* Start Selection *

Reproducibile Code

What is reproducibility?

“An article about computational results is advertising, not scholarship. The actual scholarship is the full software environment, code, and data, that produced the result.” - Claerbout and Karrenbach, 1992

Reproducibility in software/science refers to the ability of others to repeat your analyses and come up with the same result. Traditionally, the way scientists work is not amenable to reproducibility - code is scattered and highly customized, the steps taken to perform an analysis are not documented and/or shared, and the data for the analyses are kept private. Although there are of course cases where data must be protected, we encourage striving for reproducibility when possible. Many scholars have thought and written much about reproducibility that I will not repeat here, but a good starting place is rOpenSci’s reproducibility handbook.

The NOAA Fisheries Toolbox is an example of a storage repository for common software tools, tools which encourage reproducibility by making shared software accessible to and tested by other researchers. However, common software tools are only one component of making research reproducible. A large part of reproducibility is ensuring others can follow the steps and set up the same data and environment as you did to complete a task. Tools to enable and simplify this fall broadly into a number of categories: 1. literate programming tools (i.e. Rmarkdown, knitr, Doxygen) 2. provenance-tracking tools, in other words, tools to track to origin and chronology of data, code, figures, and results (i.e. drake, Kepler), 3. interactive notebooks, and 4. tools to capture/emulate a specific software environment.

* End Selection *
* Start Recorded data *

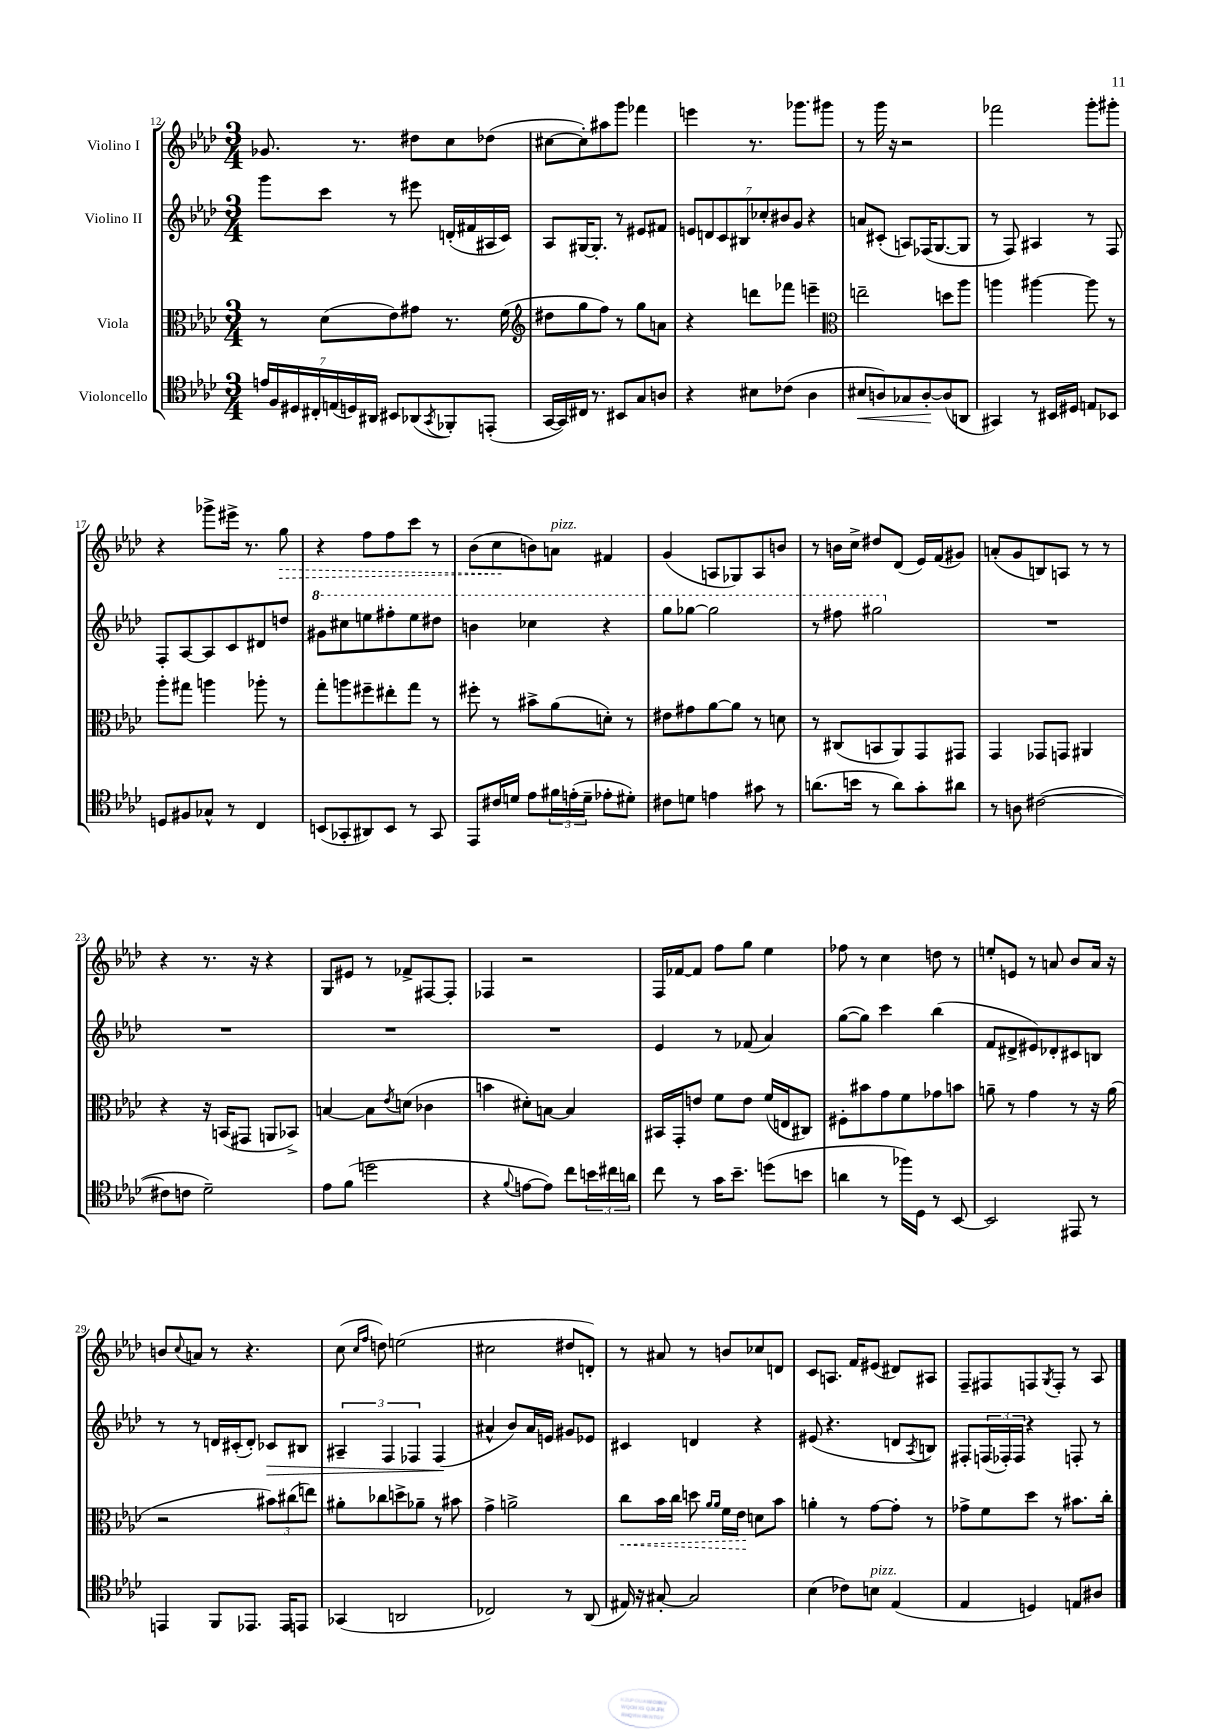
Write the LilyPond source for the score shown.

* End Recorded data *

### [Given task]
From the reproducibility text above, transcribe the passage from "Reproducibility in software/science" to "rOpenSci’s reproducibility handbook.".

### [Expected answer]
Reproducibility in software/science refers to the ability of others to repeat your analyses and come up with the same result. Traditionally, the way scientists work is not amenable to reproducibility - code is scattered and highly customized, the steps taken to perform an analysis are not documented and/or shared, and the data for the analyses are kept private. Although there are of course cases where data must be protected, we encourage striving for reproducibility when possible. Many scholars have thought and written much about reproducibility that I will not repeat here, but a good starting place is rOpenSci’s reproducibility handbook.